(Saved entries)
□ □ □ □ □ □ □

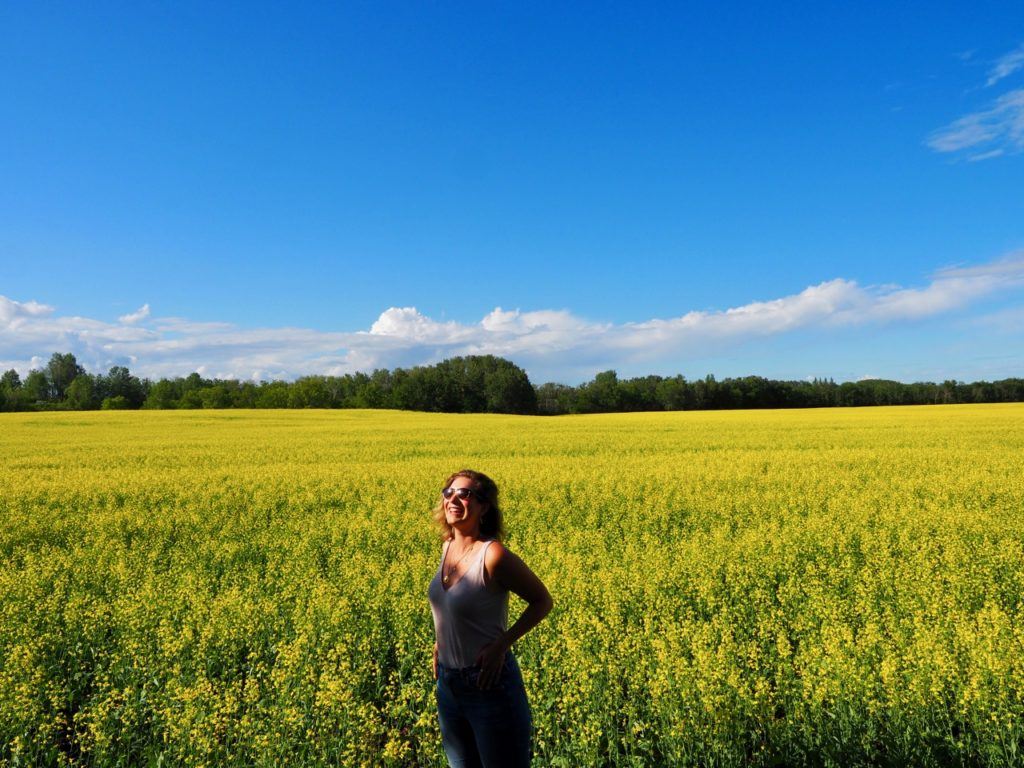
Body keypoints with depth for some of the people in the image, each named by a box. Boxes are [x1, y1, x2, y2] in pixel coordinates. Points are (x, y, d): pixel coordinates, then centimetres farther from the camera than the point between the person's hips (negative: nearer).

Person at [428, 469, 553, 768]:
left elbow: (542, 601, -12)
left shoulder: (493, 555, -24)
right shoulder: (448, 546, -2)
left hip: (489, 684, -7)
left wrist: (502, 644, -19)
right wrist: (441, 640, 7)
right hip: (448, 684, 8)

□ □ □ □ □ □ □

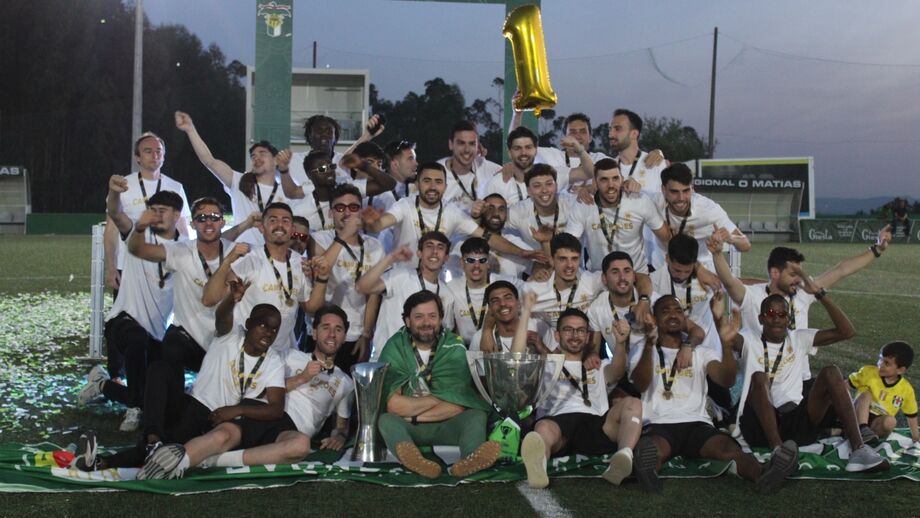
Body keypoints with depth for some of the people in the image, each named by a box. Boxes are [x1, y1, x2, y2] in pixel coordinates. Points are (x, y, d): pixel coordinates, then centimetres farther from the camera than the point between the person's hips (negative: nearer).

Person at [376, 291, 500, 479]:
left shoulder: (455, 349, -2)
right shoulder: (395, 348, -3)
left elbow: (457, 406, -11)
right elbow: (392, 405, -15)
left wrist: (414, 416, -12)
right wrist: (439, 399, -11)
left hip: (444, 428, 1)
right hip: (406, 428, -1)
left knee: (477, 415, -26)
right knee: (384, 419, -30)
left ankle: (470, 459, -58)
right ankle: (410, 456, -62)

□ □ □ □ □ □ □

:: Exercise aim ::
In the data above, which lines lie between the line with "left hip: (444, 428, 1)" and the line with "right ankle: (410, 456, -62)", inclusive? Print those lines exactly and nothing else.

:: Solution to the problem ::
left hip: (444, 428, 1)
right hip: (406, 428, -1)
left knee: (477, 415, -26)
right knee: (384, 419, -30)
left ankle: (470, 459, -58)
right ankle: (410, 456, -62)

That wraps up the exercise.